Lastly, PE had an indirect effect on user acceptance of robo-taxis via both PEU and PU, indicating that when people enjoy the convenience and comfort of traffic tools, their demand for such services increased. Therefore, a comfortable and fun design should be adopted to develop robo-taxi services. For example, providing movies and food as an additional service can improve the user experience.
6. Conclusion
As robo-taxis are gradually entering the market in China, this study proposed an extended TAM model to explore the factors that influence user acceptance of robo-taxi services. The analysis validated typical TAM, with PU and ATT having a direct effect on IU, and PEU and PU having an indirect effect on IU via ATT. Moreover, PT, GS, SI, and PE have indirect effects on IU via PEU and PU. All these factors were found to be effective predictors of IU.

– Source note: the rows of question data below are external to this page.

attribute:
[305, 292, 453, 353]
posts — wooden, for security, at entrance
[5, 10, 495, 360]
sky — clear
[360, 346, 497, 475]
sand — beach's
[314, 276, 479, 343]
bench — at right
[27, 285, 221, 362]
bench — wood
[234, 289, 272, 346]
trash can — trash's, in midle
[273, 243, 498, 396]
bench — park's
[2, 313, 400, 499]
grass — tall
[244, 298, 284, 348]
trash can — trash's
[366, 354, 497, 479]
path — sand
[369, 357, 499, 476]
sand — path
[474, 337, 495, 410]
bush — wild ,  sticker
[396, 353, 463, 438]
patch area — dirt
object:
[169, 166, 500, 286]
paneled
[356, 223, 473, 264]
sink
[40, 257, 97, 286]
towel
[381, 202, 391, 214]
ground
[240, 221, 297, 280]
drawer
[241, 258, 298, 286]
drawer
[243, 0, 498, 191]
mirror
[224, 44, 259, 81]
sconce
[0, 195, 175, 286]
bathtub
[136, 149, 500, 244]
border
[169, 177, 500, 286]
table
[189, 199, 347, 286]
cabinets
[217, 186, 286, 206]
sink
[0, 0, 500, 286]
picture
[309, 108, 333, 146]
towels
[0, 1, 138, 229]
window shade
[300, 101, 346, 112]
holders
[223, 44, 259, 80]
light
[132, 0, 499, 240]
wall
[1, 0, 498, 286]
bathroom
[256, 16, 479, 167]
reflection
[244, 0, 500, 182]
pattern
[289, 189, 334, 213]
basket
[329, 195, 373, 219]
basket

Based on these findings, the following suggestions can be made to improve public adoption of robo-taxis. First, as safety is a major concern, manufacturers and service providers should improve the safety of robo-taxi services. Moreover, information on the safety performance of such services should be disseminated to the public through advertisements and other forms of communication to increase their PT. Second, GS can effectively improve robo-taxi adoption. Providing incentives for users and manufacturers can help users to save money and increase their confidence in robo-taxi services. Prioritizing robo-taxis on roads, such as through permission to use them on bus lanes, can help passengers save time. Third, incentives and coupons can be provided to existing users who invite new users to further promote user adoption through SI. Lastly, robo-taxis can provide entertainment services, such as movies, food, and games, to make passengers’ experience more enjoyable.

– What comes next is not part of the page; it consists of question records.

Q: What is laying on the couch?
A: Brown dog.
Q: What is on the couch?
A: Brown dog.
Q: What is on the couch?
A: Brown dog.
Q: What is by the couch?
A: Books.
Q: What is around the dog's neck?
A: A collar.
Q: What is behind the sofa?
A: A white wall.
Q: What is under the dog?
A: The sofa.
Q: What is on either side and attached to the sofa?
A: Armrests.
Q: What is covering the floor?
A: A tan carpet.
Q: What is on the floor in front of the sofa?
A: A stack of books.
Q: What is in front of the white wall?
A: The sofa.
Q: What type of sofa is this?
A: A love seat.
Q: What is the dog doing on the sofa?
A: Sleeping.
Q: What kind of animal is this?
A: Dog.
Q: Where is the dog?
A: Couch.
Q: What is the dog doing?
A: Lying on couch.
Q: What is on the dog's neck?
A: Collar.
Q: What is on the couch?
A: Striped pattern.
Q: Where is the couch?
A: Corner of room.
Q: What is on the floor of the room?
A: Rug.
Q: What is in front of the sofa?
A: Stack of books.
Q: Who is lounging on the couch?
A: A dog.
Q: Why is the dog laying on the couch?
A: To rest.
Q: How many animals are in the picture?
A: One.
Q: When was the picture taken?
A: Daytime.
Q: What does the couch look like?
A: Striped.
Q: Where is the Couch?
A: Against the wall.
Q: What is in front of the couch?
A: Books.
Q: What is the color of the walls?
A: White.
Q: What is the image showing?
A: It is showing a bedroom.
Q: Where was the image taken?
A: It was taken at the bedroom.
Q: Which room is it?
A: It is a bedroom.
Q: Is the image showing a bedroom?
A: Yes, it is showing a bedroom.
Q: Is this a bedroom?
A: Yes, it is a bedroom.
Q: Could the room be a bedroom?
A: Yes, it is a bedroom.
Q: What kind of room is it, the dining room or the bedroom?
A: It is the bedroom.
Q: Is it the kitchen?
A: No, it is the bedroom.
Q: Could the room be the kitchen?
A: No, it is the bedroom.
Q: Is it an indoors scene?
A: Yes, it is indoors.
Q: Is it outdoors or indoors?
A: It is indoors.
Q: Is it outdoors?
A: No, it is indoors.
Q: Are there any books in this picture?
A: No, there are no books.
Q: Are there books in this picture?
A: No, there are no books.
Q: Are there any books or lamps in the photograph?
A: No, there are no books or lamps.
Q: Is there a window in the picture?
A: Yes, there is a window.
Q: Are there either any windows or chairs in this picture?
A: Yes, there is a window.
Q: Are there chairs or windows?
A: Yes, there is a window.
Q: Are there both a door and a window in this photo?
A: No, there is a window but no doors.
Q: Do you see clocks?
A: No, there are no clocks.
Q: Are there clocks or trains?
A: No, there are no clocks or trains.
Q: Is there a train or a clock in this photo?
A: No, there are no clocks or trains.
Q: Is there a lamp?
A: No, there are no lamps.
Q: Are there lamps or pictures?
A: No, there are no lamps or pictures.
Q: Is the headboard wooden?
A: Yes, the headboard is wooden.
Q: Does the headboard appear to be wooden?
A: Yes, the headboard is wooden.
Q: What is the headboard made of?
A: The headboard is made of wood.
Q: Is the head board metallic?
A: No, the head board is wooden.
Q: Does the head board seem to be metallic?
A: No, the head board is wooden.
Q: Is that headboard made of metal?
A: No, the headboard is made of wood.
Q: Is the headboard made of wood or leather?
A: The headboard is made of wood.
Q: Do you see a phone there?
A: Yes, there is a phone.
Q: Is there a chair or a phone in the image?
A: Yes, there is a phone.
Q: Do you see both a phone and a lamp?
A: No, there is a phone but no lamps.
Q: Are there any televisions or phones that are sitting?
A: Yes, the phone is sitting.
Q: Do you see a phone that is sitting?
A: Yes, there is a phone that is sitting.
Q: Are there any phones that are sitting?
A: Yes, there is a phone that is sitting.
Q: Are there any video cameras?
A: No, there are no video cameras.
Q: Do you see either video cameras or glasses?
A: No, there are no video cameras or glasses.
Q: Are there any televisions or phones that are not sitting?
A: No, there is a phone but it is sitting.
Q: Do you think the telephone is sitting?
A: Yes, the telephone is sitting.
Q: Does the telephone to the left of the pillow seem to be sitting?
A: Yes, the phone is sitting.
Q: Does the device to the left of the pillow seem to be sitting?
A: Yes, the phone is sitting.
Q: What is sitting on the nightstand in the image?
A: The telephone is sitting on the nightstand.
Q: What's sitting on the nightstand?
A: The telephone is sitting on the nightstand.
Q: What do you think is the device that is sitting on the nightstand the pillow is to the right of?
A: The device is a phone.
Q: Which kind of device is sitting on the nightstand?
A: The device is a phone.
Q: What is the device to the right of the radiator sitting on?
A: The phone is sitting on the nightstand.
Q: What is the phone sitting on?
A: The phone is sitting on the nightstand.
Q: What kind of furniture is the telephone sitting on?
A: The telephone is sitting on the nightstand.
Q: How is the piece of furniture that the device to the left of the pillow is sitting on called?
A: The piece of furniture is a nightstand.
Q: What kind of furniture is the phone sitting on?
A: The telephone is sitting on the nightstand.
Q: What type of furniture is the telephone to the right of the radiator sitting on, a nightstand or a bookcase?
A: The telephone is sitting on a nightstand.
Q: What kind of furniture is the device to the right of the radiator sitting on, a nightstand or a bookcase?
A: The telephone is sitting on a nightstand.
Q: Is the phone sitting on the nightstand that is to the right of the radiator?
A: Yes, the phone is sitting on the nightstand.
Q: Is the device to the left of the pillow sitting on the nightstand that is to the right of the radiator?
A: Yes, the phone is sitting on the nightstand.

This study, however, has some limitations, which should be noted here. Data were collected through an online survey, which can lead to nonresponse bias, among other things. Of the respondents, 93.5% were in the 18–44 year age group and 85.6% had a bachelor’s degree or above, thus reducing the generalizability of the results. However, although some companies have tested robo-taxis on actual roads, they will take more time to successfully introduce robo-taxi services into the market. Young and well-educated people are potential groups to first accept such services. Therefore, the findings of this study are still useful for designers of robo-taxis. Future research can survey people who have used robo-taxi services to conduct a more in-depth investigation of how to improve user adoption of robo-taxis.
Data Availability
The data generated during the current study are owned by the Future Transport Research Center, Tsinghua University, and are not publicly available. The data can be obtained from the corresponding author upon request.
Conflicts of Interest
The authors declare that there are no conflicts of interest regarding the publication of this article.
Acknowledgments
The authors gratefully acknowledge the support provided by the NSFC Zhejiang Joint Fund for the Integration of Industrialization and Informatization (U1709212), and “Research on frontiers of intelligent transport system” funded by the China Association for Science and Technology (2018DX2QY04).